Wake County’s government, however, is not the end of the proverbial bar crawl for people seeking Pappy.

A careful buyer might find a bottle out beyond the county line, in counties that don’t keep a waiting list. Craigslist sales are an option, though it is illegal to sell, buy or barter for liquor in North Carolina, unless a government alcohol store is involved.

The ‘painful’ price

The best bet may be the few bars that keep a bottle in back.

“Unfortunately, we’ve had to charge a lot of money for it,” said Will Alphin, co-owner of Foundation, a cozy den of a basement bar on Fayetteville Street.

“We literally sit there and say, ‘What are we going to charge to keep it on the shelf for a month?’ ” he said. “What’s the price that’s so painful?”

For the 20-year-old bottle now on the shelf, it’s about $70 an ounce, or $105 for the 1.5-ounce shot that North Carolina law permits. At that rate, a fifth would bring in close to $1,800.

The price has been painful enough to keep the bottle on the shelf for three weeks so far, and perhaps three weeks more. After that, it may be months more before another arrives. The longer Foundation can hold on to Pappy, the better.

“In some fashion, it’s a little bit of a bragging right to have it,” Alphin said. “We consider ourselves a serious kind of whiskey and bourbon bar. We have a good collection, and we want it to be well-rounded. So having a bottle of Pappy on our shelf is good for our reputation.”

Rarity drives demand

All this brings a question to mind: Are Pappy’s sweet, smooth notes of vanilla and spice worth the astronomical price?

Brigman, the liquor list keeper, waited her turn for a 12-year vintage a couple years ago, hoping to figure out the hubbub.

“I like mine just neat.
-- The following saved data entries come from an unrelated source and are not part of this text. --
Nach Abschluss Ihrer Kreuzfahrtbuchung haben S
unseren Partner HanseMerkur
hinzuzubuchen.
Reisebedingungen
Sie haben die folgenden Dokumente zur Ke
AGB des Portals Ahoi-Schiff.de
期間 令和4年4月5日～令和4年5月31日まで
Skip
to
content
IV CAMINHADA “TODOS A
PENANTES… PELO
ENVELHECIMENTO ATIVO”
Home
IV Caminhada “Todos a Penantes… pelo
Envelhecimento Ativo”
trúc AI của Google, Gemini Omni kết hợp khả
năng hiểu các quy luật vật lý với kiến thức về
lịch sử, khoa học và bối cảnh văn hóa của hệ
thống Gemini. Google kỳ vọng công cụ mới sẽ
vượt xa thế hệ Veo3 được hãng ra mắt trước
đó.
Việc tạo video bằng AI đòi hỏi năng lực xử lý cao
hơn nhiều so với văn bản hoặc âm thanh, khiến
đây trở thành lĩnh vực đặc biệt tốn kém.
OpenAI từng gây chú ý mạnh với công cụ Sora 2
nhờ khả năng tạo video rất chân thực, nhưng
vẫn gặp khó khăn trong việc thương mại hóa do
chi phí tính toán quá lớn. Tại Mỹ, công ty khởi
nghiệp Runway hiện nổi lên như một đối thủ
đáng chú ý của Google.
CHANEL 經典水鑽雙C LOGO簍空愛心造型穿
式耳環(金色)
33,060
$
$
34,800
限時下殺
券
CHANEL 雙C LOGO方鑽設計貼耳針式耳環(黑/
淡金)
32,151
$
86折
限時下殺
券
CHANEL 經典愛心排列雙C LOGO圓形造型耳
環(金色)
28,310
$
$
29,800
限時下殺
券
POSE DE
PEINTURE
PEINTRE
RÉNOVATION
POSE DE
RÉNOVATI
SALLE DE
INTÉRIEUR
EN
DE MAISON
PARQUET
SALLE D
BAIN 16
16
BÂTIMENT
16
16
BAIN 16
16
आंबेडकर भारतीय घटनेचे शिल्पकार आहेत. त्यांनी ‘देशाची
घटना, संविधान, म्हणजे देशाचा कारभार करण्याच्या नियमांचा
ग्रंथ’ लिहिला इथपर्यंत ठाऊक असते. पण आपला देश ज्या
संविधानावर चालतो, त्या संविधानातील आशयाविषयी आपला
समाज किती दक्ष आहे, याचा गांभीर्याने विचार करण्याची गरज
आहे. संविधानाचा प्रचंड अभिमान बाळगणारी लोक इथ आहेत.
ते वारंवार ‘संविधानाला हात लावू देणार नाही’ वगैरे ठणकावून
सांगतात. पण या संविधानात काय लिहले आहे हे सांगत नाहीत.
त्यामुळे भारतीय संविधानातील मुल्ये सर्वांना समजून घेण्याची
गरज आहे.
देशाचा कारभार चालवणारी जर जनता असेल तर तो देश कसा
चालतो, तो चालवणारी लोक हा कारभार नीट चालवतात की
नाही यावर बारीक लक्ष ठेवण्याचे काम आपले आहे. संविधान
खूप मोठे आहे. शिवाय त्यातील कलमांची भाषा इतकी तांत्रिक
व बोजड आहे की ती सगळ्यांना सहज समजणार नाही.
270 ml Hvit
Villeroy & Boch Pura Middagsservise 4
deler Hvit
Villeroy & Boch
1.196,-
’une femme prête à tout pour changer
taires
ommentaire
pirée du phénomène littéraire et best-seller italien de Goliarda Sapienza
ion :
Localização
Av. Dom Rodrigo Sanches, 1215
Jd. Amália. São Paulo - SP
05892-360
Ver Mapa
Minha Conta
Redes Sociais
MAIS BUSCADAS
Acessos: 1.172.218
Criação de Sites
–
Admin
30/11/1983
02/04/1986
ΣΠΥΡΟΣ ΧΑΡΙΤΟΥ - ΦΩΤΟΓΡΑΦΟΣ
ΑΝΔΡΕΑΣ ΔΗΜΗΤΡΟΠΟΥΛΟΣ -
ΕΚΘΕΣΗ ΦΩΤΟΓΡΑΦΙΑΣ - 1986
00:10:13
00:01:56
My husband and I poured each a little cup,” she said, recalling her first sip.

“It was OK, but to be honest, I prefer the Elijah Craig that you can get every single day. … The price wasn’t all that fantastic.”

Alphin, the Foundation founder, said the liquor’s popularity is a result of media attention and rarity.

“It’s a really good whiskey. It may not be the very best,” he said. “I think it lives up to its bottle price at the ABC store. I don’t know if it lives up to what people are selling it for on the Internet.”

It’s at least a good way to get people interested in the world of whiskey, he said, though some sippers scoff at its popularity.

Joe Kwon, cellist for The Avett Brothers, has probably had as much Pappy as anybody in the Triangle. He’s friends with Julian Van Winkle, the grandson of “Pappy” and current owner of the brand.

“That’s a convenient turn of events on my behalf, for my obsession with bourbon,” said Kwon, a new arrival to downtown Raleigh.

Kwon likes to keep a Pappy flask of Pappy on hand during some nights out, using it as a bribe to enter kitchens at his favorite restaurants.

His friendship with Van Winkle has spared him the trials and travails, and given him a unique perspective.

“They’ve always just been presented to me as fine bourbon, rather than as extremely rare, extremely expensive,” he said.

“If you take the hype away, and you judge it for what it is, that’s what it can truly be what it’s intended to be.”

But that’s no comfort if you can’t find a drop.